12. How would you prioritize using the funds provided to West Virginia by the CARES Act and other COVID-19 relief funds?

I would spend every penny of the $1.25 billion federal relief we received on helping people. West Virginia small businesses and workers should be at the front of the line. I would build the capacity so that every test is processed in state and adequate PPE distributed. I would also make sure our educators and students have everything they need

13. Lack of broadband access limits employment and educational opportunities in many parts of West Virginia. What should be done to make broadband available statewide?

Access to broadband is essential for students, businesses, and anyone else trying to compete in the 21st century. As governor, I will expand broadband access across West Virginia. Whether you live at the head of a holler or in a downtown neighborhood, a Salango administration will fight to make sure you can access broadband.

14. What do you hope to accomplish as Governor?

I am dedicated to moving West Virginia forward by prioritizing investments in public education, creating more jobs in the Mountain State, protecting health care, fixing the roads, and combating the opioid epidemic. I will always be a trusted fighter for West Virginia’s working families.

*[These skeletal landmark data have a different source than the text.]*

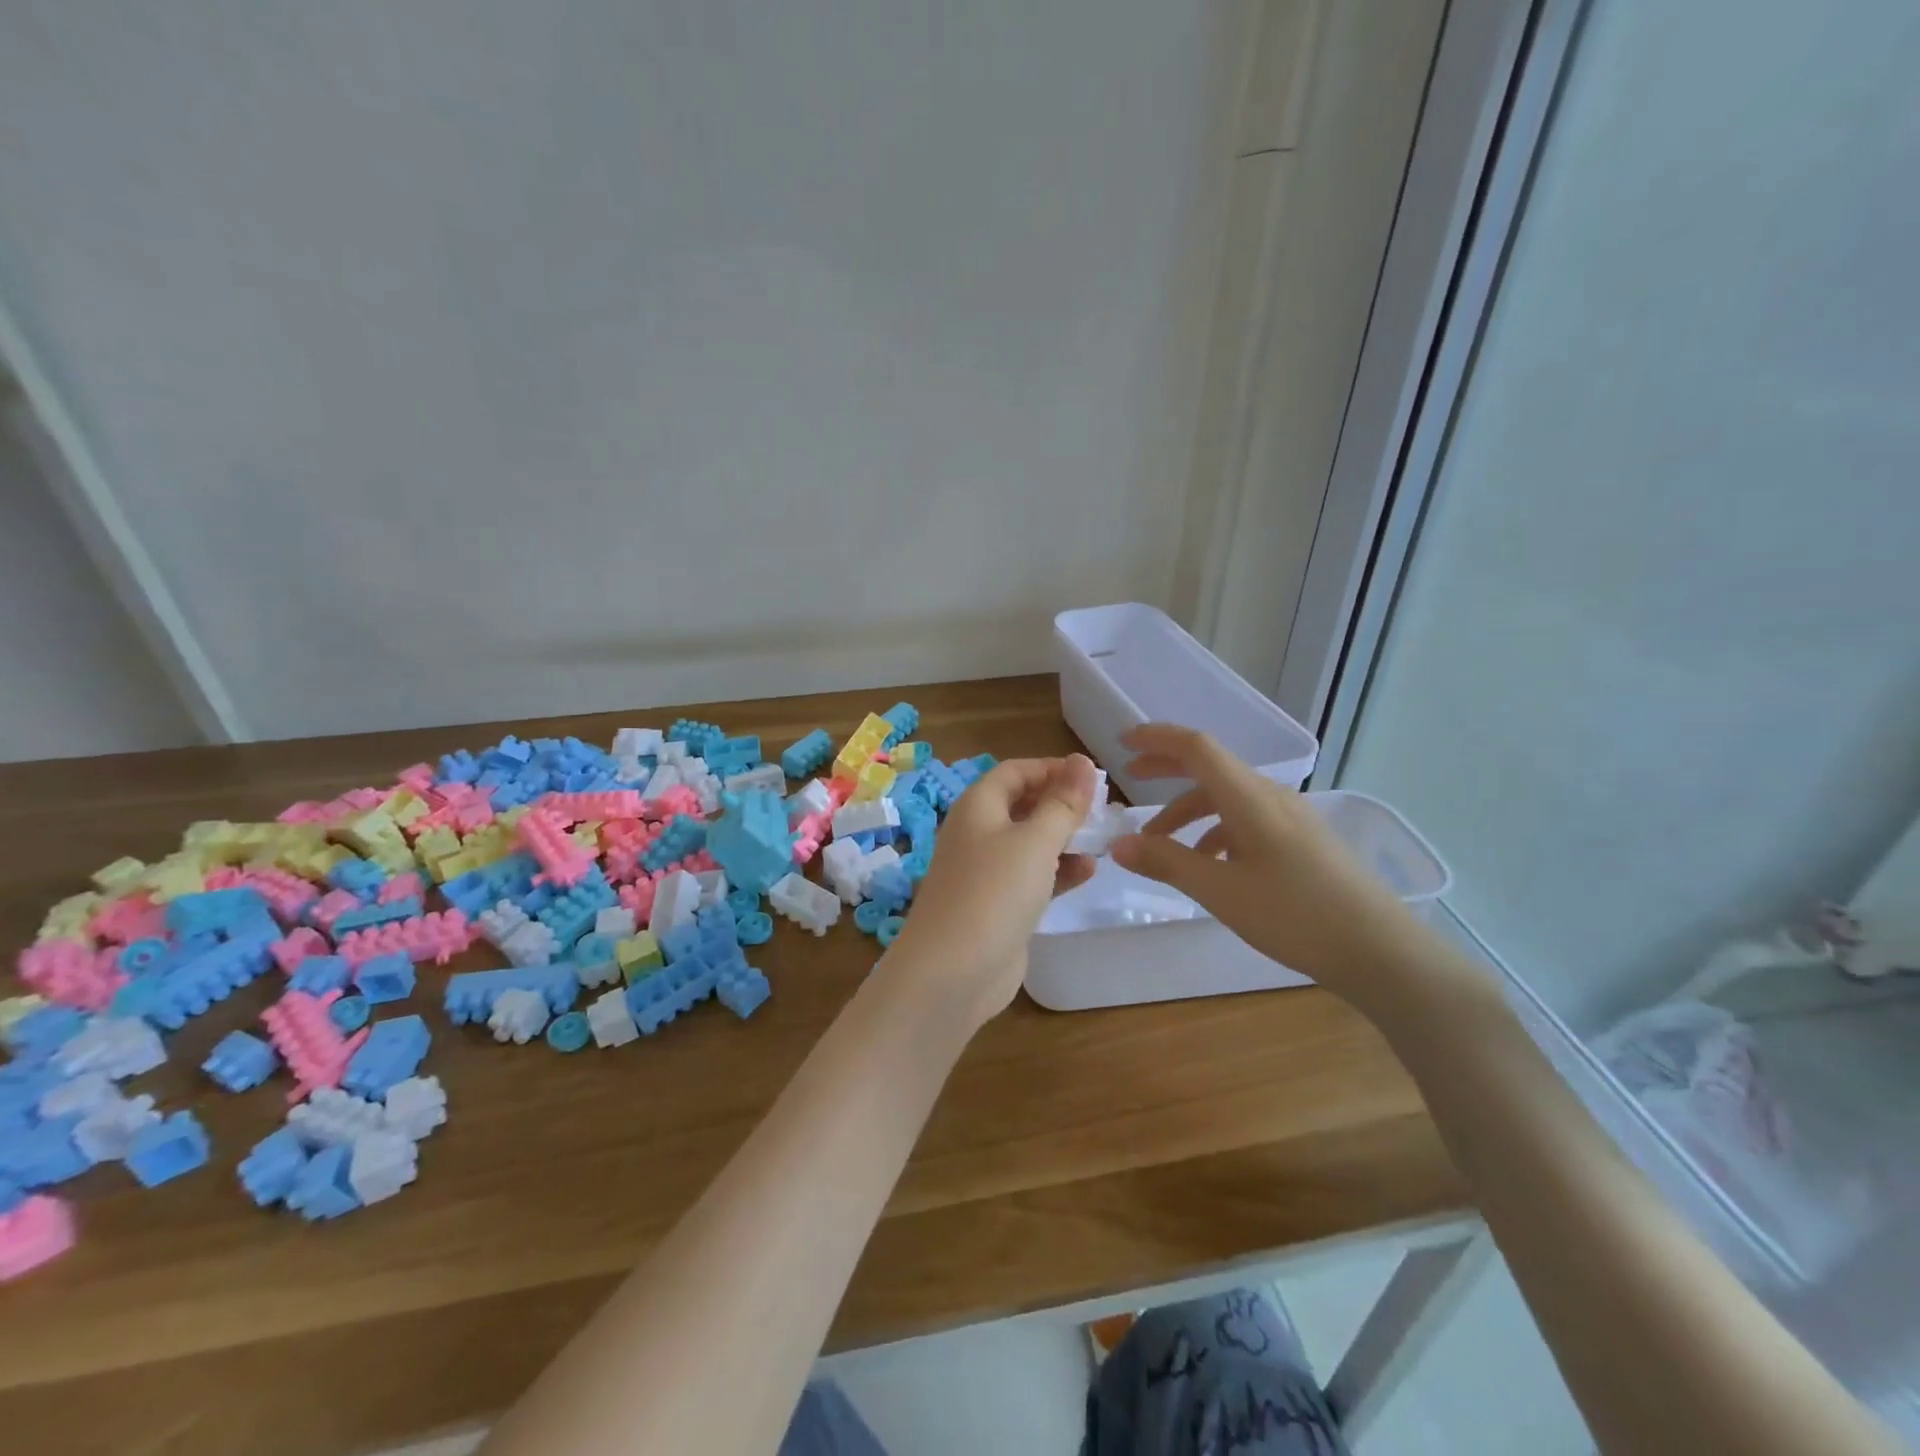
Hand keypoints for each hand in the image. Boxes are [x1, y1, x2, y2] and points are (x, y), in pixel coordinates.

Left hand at [887, 754, 1098, 1030]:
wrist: (952, 971)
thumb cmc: (994, 892)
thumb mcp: (1035, 841)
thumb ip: (1063, 803)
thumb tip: (1083, 761)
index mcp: (978, 806)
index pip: (1015, 771)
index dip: (1051, 768)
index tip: (1092, 776)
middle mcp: (978, 833)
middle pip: (1022, 805)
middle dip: (1061, 804)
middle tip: (1104, 809)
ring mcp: (986, 872)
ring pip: (1029, 843)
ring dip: (1064, 839)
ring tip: (1103, 839)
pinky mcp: (997, 906)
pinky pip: (1031, 877)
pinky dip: (1057, 871)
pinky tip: (1088, 872)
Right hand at [1108, 724, 1429, 1005]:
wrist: (1382, 952)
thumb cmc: (1296, 915)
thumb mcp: (1221, 891)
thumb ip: (1167, 862)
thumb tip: (1119, 845)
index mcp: (1249, 797)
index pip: (1196, 747)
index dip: (1157, 738)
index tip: (1122, 742)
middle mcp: (1270, 797)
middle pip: (1210, 768)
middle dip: (1167, 768)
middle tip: (1131, 777)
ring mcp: (1290, 818)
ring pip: (1227, 799)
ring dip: (1188, 813)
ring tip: (1161, 846)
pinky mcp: (1302, 841)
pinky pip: (1247, 821)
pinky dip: (1215, 832)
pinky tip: (1210, 866)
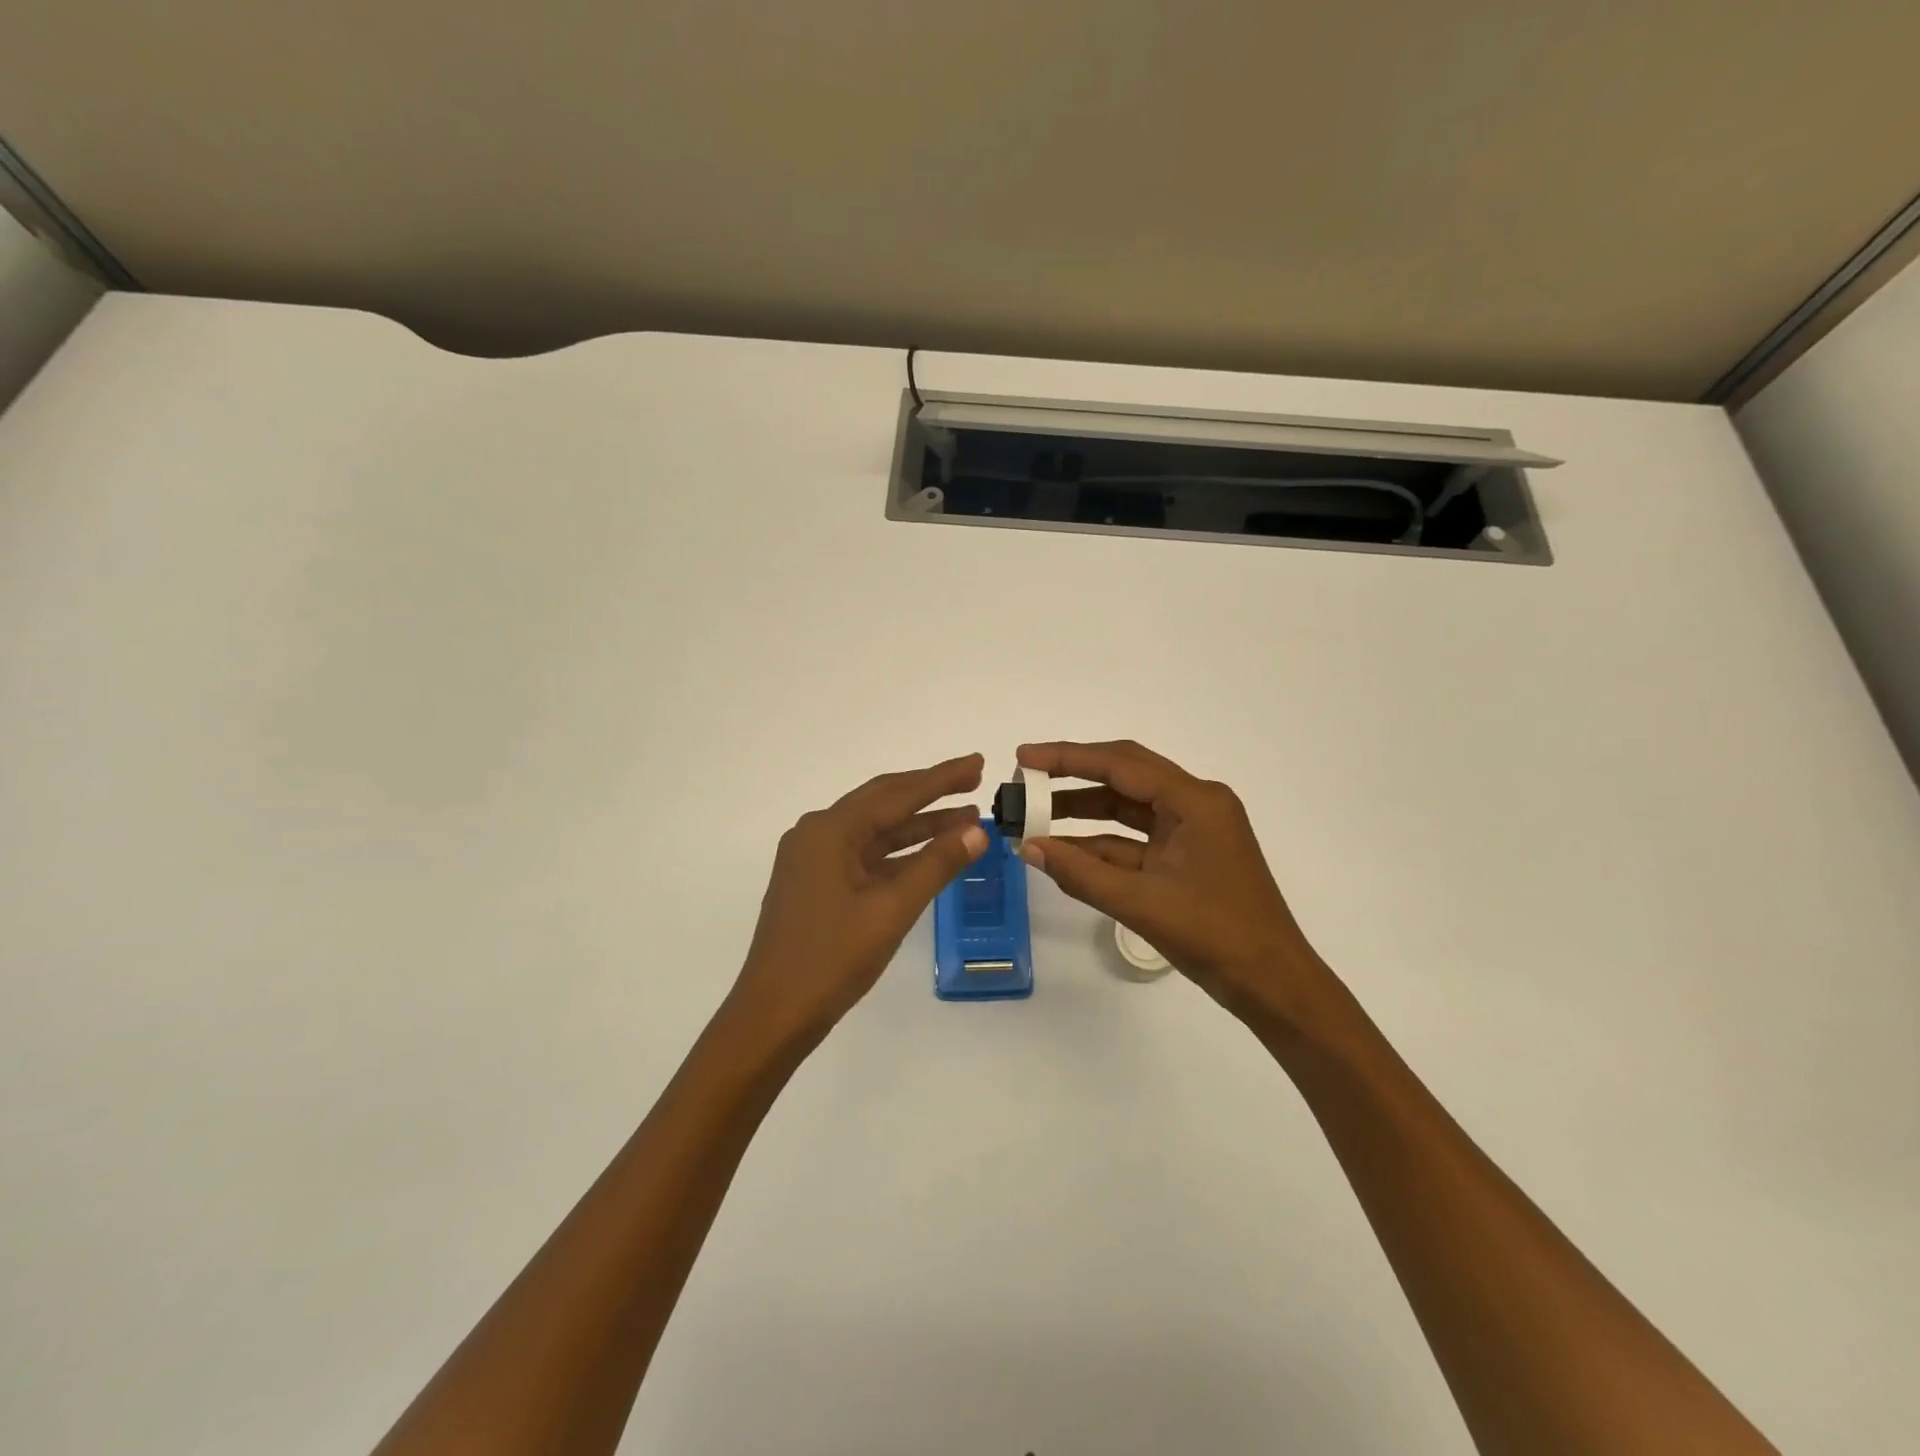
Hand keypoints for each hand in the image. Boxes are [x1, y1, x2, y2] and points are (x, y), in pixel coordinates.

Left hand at [728, 753, 988, 1050]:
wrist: (774, 1015)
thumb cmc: (831, 959)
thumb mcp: (891, 910)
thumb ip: (936, 865)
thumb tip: (977, 832)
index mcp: (829, 830)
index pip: (896, 794)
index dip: (940, 778)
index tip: (977, 763)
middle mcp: (817, 833)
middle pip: (883, 802)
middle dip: (930, 792)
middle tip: (973, 781)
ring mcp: (814, 859)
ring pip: (875, 831)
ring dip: (918, 825)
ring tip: (966, 819)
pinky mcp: (817, 883)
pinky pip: (865, 855)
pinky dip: (899, 853)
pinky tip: (930, 853)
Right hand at [1016, 740, 1334, 1024]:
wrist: (1273, 985)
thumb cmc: (1217, 936)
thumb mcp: (1142, 903)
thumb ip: (1082, 873)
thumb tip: (1029, 848)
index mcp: (1196, 801)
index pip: (1121, 764)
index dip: (1068, 758)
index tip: (1024, 758)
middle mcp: (1195, 805)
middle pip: (1124, 776)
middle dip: (1072, 777)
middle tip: (1025, 780)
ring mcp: (1191, 832)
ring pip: (1127, 809)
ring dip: (1082, 812)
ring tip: (1033, 816)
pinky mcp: (1185, 858)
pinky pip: (1134, 842)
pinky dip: (1100, 846)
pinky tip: (1062, 852)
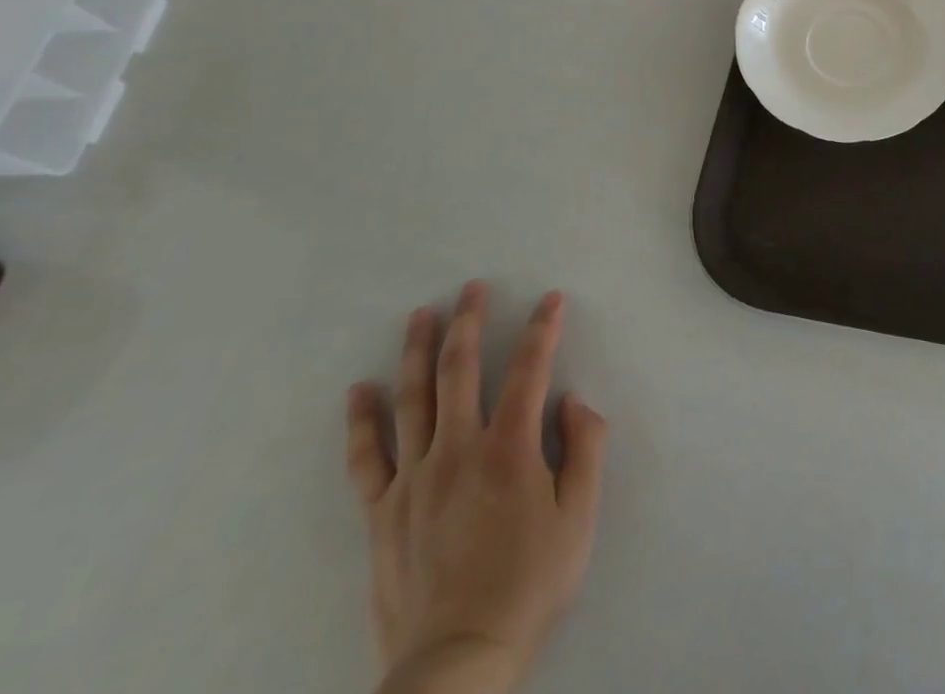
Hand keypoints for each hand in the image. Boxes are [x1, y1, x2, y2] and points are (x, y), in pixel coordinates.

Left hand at [346, 283, 608, 693]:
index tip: (551, 298)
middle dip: (469, 322)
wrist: (458, 662)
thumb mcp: (579, 518)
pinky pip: (367, 458)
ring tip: (421, 315)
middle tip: (472, 287)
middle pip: (461, 370)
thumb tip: (572, 402)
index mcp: (509, 449)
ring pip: (414, 399)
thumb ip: (584, 450)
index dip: (543, 328)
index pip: (530, 369)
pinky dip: (362, 421)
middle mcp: (458, 451)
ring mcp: (414, 480)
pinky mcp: (382, 513)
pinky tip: (360, 391)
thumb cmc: (529, 584)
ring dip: (419, 351)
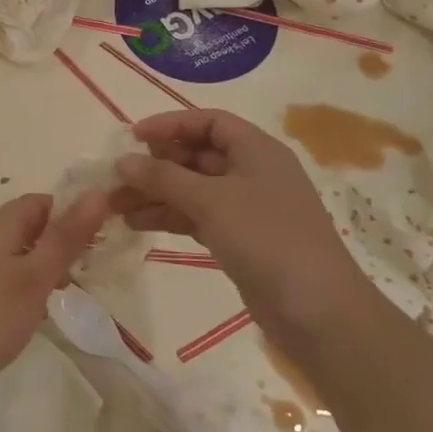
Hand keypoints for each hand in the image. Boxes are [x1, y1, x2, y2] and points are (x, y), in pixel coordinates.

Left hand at [0, 191, 109, 408]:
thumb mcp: (36, 277)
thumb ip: (66, 237)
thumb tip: (96, 194)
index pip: (37, 201)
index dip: (68, 213)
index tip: (94, 241)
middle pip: (22, 226)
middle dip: (54, 243)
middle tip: (80, 273)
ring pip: (8, 253)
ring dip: (36, 267)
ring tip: (56, 297)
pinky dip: (15, 285)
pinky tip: (24, 314)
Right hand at [112, 109, 379, 337]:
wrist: (316, 309)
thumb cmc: (266, 238)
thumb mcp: (210, 200)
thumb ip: (163, 177)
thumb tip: (123, 161)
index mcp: (256, 150)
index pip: (208, 122)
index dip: (170, 124)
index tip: (131, 137)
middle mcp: (252, 172)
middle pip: (196, 156)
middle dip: (155, 165)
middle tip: (116, 178)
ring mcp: (246, 208)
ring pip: (192, 189)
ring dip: (156, 194)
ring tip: (115, 206)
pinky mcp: (239, 238)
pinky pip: (196, 216)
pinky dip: (169, 217)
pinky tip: (136, 223)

15. What experience, training or education do you have that would make you an effective Governor?

As a lawyer for over twenty years, I have fought for working people and held the powerful accountable. A Kanawha County Commissioner, I’ve made economic development and job creation a top priority. I passed 12 weeks of paid family leave, HERO pay for first responders, and put people to work when others said it wasn’t possible.